Canikli, Türk milletinin hiçbir zaman gittiği bölgeyi işgal etmediğini, barışı, huzuru götürmüş bir medeniyet olduklarını vurguladı.

- Yerli silah sanayisi çalışmaları

Yerli silah sanayisinin hızlanmasına katkı sağladıklarını ifade eden Canikli, "Zeytin Dalı Harekatı'nda kullandığımız mühimmatın yüzde 98'ini yerli, milli olarak üretebiliyoruz. Kalan kısım var ya, onu da inşallah 2019 başından itibaren üretir hale geleceğiz. Gizli kalması gereken bilgiler var ama insansız hava aracında (İHA) Türkiye bir tarih yazdı. Geliştirdiğimiz silahlı ve silahsız insansız hava araçları dünyanın en kaliteli araçlarından." diye konuştu.

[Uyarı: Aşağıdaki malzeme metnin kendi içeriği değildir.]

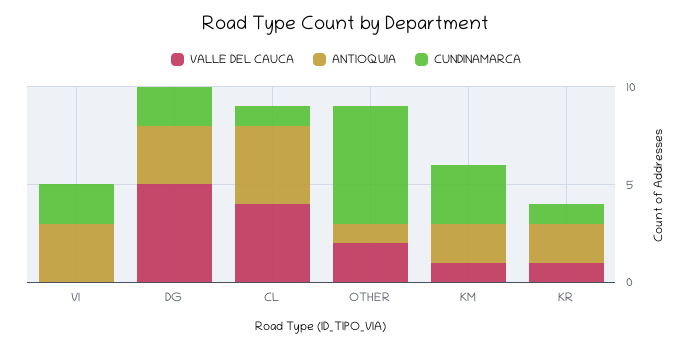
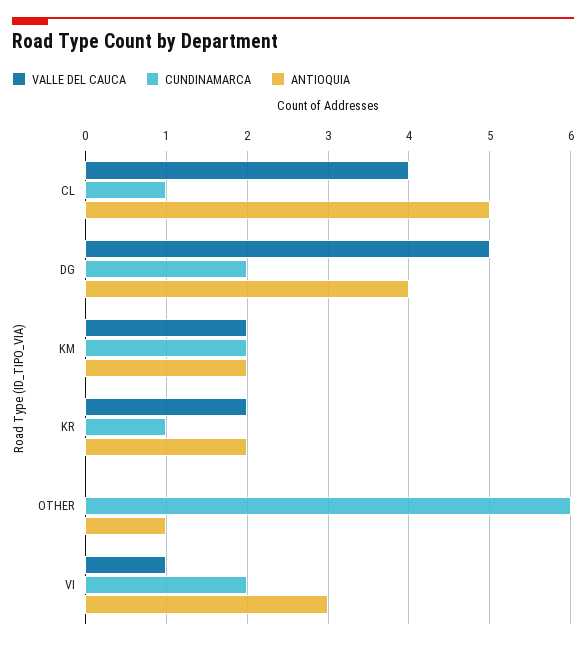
  {
    "VALLE DEL CAUCA": {
-     "VI": 0,
+     "VI": 1,
      "DG": 5,
      "CL": 4,
-     "OTHER": 2,
+     "OTHER": 0,
-     "KM": 1,
+     "KM": 2,
-     "KR": 1
+     "KR": 2
    },
    "ANTIOQUIA": {
      "VI": 3,
-     "DG": 3,
+     "DG": 4,
-     "CL": 4,
+     "CL": 5,
      "OTHER": 1,
      "KM": 2,
      "KR": 2
    },
    "CUNDINAMARCA": {
      "VI": 2,
      "DG": 2,
      "CL": 1,
      "OTHER": 6,
-     "KM": 3,
+     "KM": 2,
      "KR": 1
    }
  }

Müttefiklerinden İHA satın almak istediklerini ve Heron diye bilinenlerini aldıklarını anlatan Canikli, "Ama hiçbirini etkin kullanamadık. Görüntüleri ve bilgileri gönderen, süzgeçten geçiren İsrailli birileri vardı uçakların başında. Sonradan öğrendik ki o bilgilerin önemli bölümü değiştirilmiş. Yanlış koordinatlar verilmiş, süzgeçten geçmiş bilgiler." dedi.

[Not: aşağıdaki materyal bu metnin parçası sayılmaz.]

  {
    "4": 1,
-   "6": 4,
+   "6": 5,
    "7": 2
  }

Canikli, silahlı İHA'larla ilgili yoğun satın alma talebi olduğunu belirterek "Yazılımlar dahil yerli üretiliyor. Akıncı ismini verdiğimiz insansız savaş uçağı da olabilecek siparişi yapıldı. İnşallah 2020-2021 yılında teslim edilmeye başlanacak. Bir sonraki çalışma da üçüncü aşama insansız savaş uçağı. F35 pilotlu son savaş uçağı kabul ediliyor. Bütün dünyanın insansız savaş uçağına geçme çalışmaları var. Biz insansız hava araçlarında dünyanın sahip olduğu teknolojiyi yakaladık." ifadesini kullandı.

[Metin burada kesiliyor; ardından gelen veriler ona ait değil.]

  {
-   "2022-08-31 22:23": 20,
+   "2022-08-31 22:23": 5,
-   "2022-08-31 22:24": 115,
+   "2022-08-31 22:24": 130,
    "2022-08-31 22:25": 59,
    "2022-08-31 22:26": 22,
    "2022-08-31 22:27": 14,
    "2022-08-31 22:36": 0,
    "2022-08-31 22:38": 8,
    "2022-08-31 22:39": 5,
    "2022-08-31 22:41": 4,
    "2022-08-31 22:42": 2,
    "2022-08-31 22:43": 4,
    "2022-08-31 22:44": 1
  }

Zeytin Dalı Harekatı'nda sivil hassasiyetinin yüksek olduğunun altını çizen Canikli, "Türk Silahlı Kuvvetlerden kaynaklanan bir tane sivil zayiat yok. Fırat Kalkanı Operasyonu'nda da yok denecek kadar azdı. Sivil hassasiyetimiz olmasa birkaç hafta içerisinde Afrin'e girer yerle bir ederdik ama bir tane masum insan hayatını kaybetmesin, zarar görmesin diye mirasımız ve inancımız gereği dikkatli davranıyoruz." diye konuştu.

Terörle mücadele konusunda kimsenin Türkiye'ye akıl veremeyeceğini vurgulayan Canikli, sözlerini şöyle tamamladı:

"Kendi yaptıklarına bakması gerekir. Onlar kendi operasyonlarına baksınlar. Terör görüldüğü yerde başı ezilmesi gereken insanlık adına bir beladır. Biz terörle mücadele ediyoruz. Terör belasını önce ülkemizden sonra bütün dünyanın başına bela olmaktan kurtarmaya çalışıyoruz. Biz bu coğrafyadayız ve burada kalmaya devam edeceğiz. Er ya da geç bütün teröristleri ortadan kaldırana kadar sabırla bu mücadelemiz devam edecek. Bunu başka aması, fakatı yok."

Canikli, yerli silahlarla ilgili görüntüleri de salondakilere izletti.

Canikli'ye AK Parti Rize İl Başkan Vekili Ali Haydar Er tarafından çeşitli hediyeler verildi.

Daha sonra Rize Valiliğini ziyaret eden Canikli, Vali Erdoğan Bektaş'tan brifing aldı.